Data taken from a collection
BEGIN

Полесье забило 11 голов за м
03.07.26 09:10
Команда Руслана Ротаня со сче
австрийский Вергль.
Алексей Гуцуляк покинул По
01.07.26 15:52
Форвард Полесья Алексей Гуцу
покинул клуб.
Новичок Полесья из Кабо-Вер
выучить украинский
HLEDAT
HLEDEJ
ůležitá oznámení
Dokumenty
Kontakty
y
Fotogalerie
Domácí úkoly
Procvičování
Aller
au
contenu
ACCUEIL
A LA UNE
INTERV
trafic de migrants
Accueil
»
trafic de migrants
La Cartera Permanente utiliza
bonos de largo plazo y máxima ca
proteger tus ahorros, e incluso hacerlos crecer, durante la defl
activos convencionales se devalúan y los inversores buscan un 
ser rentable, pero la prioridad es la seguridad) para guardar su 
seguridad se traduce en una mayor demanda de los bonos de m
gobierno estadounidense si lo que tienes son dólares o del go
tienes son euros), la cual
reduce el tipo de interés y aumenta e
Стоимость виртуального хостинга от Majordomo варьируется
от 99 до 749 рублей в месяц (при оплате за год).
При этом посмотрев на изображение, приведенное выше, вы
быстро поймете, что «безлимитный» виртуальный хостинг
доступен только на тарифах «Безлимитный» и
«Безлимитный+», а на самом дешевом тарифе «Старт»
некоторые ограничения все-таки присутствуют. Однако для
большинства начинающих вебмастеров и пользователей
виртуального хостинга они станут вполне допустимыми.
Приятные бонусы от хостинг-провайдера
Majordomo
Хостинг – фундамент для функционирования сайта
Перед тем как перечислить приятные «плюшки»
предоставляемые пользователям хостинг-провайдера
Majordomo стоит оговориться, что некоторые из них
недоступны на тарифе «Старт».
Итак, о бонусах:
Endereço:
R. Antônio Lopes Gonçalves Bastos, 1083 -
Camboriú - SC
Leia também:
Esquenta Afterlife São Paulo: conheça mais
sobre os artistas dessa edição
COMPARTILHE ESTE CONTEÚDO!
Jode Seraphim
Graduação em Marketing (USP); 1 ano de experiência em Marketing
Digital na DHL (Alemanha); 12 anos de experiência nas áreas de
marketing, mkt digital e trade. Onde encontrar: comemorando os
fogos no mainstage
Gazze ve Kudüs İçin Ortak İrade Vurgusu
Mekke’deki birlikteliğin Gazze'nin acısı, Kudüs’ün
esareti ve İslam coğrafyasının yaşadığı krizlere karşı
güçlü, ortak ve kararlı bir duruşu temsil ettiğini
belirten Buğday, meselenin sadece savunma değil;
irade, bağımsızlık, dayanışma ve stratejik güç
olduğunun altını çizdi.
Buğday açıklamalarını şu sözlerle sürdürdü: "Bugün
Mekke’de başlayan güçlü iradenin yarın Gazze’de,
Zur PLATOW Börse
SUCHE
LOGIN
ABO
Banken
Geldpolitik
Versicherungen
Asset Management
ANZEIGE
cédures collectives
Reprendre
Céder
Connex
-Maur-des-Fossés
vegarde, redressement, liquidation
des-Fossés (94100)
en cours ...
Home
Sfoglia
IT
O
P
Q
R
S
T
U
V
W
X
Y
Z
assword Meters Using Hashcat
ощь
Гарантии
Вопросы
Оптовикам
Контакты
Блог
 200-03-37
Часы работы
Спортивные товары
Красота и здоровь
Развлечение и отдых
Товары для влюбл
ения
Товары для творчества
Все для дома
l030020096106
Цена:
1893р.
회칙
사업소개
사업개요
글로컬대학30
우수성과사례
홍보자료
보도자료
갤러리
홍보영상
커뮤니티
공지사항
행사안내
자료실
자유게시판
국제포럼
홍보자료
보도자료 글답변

END

**Task directions**
Please return, unchanged, every line from the start of the records through the line containing "некоторые ограничения все-таки", including both ends.

**Written answer**
Полесье забило 11 голов за м
03.07.26 09:10
Команда Руслана Ротаня со сче
австрийский Вергль.
Алексей Гуцуляк покинул По
01.07.26 15:52
Форвард Полесья Алексей Гуцу
покинул клуб.
Новичок Полесья из Кабо-Вер
выучить украинский
HLEDAT
HLEDEJ
ůležitá oznámení
Dokumenty
Kontakty
y
Fotogalerie
Domácí úkoly
Procvičování
Aller
au
contenu
ACCUEIL
A LA UNE
INTERV
trafic de migrants
Accueil
»
trafic de migrants
La Cartera Permanente utiliza
bonos de largo plazo y máxima ca
proteger tus ahorros, e incluso hacerlos crecer, durante la defl
activos convencionales se devalúan y los inversores buscan un 
ser rentable, pero la prioridad es la seguridad) para guardar su 
seguridad se traduce en una mayor demanda de los bonos de m
gobierno estadounidense si lo que tienes son dólares o del go
tienes son euros), la cual
reduce el tipo de interés y aumenta e
Стоимость виртуального хостинга от Majordomo варьируется
от 99 до 749 рублей в месяц (при оплате за год).
При этом посмотрев на изображение, приведенное выше, вы
быстро поймете, что «безлимитный» виртуальный хостинг
доступен только на тарифах «Безлимитный» и
«Безлимитный+», а на самом дешевом тарифе «Старт»
некоторые ограничения все-таки присутствуют. Однако для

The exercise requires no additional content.